Paige hatte das Bedürfnis, wie Ryon vorhin, im Zimmer auf und ab zu laufen, wenn sie schon nichts Besseres tun konnte.

„Bevor ich hier vor Ungeduld in Flammen aufgehe, werd ich uns schnell was zu Essen holen.“

Gesagt, getan, bevor er widersprechen konnte. Paige wanderte in die Küche, holte eine riesige Platte aus dem Schrank und plünderte den Kühlschrank für belegte Brote. Dazu noch Cocktail-Tomaten und Gurkenscheiben.

Als sie wieder ins Büro kam, stellte sie mit fragendem Blick die Platte auf den Tisch, brachte das Buch auf einem weiteren Stuhl in Sicherheit und nahm sich eins der Brote, während sie sich vorlehnte, um wieder auf den Bildschirm zu linsen.

„Wie sieht's aus?“, wollte sie wissen.
 

„Damit hast du bestimmt recht. Aber ich bewahre das Buch ja schließlich nicht im Safe auf, weil ich Angst hätte, es könnte jemand stehlen.“

Ryon schenkte Paige nur einen kurzen Blick, ehe er sich wieder auf seinen Bildschirm konzentrierte.

„Es ist dort einfach sicherer aufgehoben, sollte das Haus brennen oder sonst irgendwie darüber zusammen brechen.“ Und was die Diebe anging, so müssten die das Grundstück zuerst einmal finden, was schon von diesem Werwolf eine ganz schöne Leistung gewesen war. Außerdem war Marlenes Buch zwar sehr nützlich, aber es gab kostbarere. Nur deshalb würde niemand ins Haus einbrechen und die wirklich wertvollen Dinge lagen sicher auf verschiedene Banken aufgeteilt.

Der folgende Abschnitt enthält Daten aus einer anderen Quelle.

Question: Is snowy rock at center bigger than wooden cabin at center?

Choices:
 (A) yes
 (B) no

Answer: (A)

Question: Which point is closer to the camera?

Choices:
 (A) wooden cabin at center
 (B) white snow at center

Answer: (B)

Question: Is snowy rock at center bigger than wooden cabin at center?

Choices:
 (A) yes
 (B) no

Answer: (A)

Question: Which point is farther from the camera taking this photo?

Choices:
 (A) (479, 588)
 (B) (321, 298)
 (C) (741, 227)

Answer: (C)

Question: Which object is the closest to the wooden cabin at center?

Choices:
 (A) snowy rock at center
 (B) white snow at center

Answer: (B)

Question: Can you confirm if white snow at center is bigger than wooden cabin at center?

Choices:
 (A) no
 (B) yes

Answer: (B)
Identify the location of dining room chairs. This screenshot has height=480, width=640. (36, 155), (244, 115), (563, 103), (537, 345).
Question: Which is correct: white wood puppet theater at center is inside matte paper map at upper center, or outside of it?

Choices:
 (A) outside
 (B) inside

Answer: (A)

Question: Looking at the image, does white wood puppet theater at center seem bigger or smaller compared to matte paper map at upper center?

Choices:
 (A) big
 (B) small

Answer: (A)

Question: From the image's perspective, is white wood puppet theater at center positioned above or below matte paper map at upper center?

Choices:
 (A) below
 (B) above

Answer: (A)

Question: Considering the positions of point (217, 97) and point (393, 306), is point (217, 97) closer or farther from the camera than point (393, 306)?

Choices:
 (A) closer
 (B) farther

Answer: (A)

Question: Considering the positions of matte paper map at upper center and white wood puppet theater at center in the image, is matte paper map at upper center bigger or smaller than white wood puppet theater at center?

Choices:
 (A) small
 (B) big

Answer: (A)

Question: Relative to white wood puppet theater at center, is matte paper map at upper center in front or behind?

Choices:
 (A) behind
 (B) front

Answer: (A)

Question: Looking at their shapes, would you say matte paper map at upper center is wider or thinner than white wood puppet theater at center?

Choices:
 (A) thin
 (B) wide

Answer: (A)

Als Paige vorschlug, etwas zu Essen zu besorgen, war sie schneller weg, als er sich vom Bildschirm los reißen konnte, doch er sah ihr nach, als sie den Raum schon längst verlassen hatte.

Eine Minute lang starrte er auf seine reglosen Finger, sich fragend, wie das alles hier wohl enden würde, doch da ihm mögliche Antworten darauf nicht gefielen, machte er sich schließlich wieder an die Arbeit.

Wenn Ryon einmal in die Welt des Cyberspace abgetaucht war, dann verlor er auch jedes Gefühl von Raum und Zeit. So kam ihm Paiges Abwesenheit nur wie wenige Augenblicke vor, obwohl sicher einige Minuten vergangen sein mussten, doch da er an seiner Sache schon sehr nahe dran war, ließ er sich ausnahmsweise nicht von dem Duft des Essens und den noch intensiveren von Paige ablenken. Er antwortete ihr noch nicht einmal, wohingegen seine Finger nur noch schneller über die Tastatur flogen und er sich leicht vor Anspannung nach vor lehnte.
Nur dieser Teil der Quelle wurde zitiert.